* THE PROBLEM
Count the lines in the records below that contain the string "среднего", treating uppercase and lowercase letters as different. Reply with the number alone.

* TASK INPUTS
== Segment start ==
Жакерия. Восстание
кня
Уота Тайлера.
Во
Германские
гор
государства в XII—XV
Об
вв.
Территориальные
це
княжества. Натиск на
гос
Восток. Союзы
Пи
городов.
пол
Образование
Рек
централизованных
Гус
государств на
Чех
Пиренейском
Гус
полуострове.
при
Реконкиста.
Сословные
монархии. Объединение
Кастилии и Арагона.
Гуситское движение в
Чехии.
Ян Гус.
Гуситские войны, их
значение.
== Segment end ==
== Segment start ==
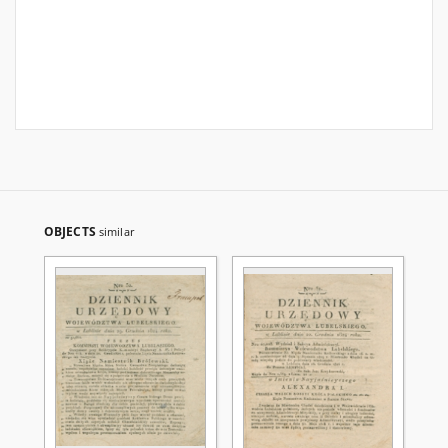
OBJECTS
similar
== Segment end ==
== Segment start ==
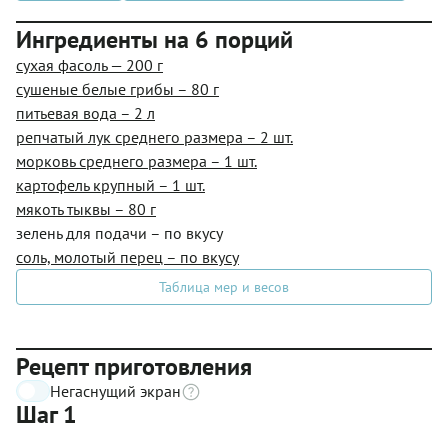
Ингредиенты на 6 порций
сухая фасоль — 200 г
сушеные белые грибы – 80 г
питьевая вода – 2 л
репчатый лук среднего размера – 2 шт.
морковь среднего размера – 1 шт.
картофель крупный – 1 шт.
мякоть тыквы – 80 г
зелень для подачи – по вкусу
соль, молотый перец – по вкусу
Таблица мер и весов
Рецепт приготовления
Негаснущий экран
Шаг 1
== Segment end ==
* COMPLETED EXERCISE
2